Landmark coordinate records
+++
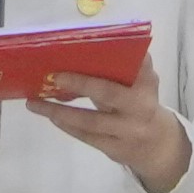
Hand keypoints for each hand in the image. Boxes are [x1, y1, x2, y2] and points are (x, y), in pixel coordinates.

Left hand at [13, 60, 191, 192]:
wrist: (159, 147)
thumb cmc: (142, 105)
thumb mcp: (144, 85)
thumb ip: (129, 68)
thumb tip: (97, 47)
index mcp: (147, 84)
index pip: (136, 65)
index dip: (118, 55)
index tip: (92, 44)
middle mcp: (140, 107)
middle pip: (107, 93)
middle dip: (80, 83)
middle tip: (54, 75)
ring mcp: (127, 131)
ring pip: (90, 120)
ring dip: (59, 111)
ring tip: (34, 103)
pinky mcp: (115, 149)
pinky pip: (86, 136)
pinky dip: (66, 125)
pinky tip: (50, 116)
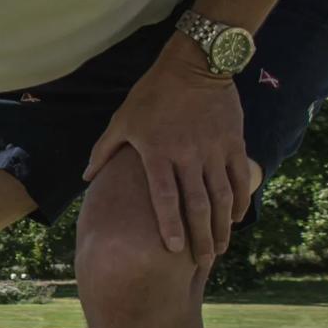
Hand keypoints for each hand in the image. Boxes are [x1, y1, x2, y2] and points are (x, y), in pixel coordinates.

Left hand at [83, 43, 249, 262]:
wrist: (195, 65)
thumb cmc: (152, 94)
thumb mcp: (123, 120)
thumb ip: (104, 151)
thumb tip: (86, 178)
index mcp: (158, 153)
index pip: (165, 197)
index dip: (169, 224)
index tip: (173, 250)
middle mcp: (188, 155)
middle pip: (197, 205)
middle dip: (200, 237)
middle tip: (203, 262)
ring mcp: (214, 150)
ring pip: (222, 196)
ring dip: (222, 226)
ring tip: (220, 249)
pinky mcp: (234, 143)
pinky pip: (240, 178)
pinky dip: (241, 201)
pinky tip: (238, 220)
+++
Only the lines from the one bearing "middle dip: (200, 237)" through the end of the entries above belong in the answer, each one exactly as given.

middle dip: (200, 237)
middle tip: (203, 262)
ring mcp: (214, 150)
ring pip: (222, 196)
ring dip: (222, 226)
ring tip: (220, 249)
pinky mcp: (234, 143)
pinky pip: (240, 178)
pinky dip: (241, 201)
pinky tip: (238, 220)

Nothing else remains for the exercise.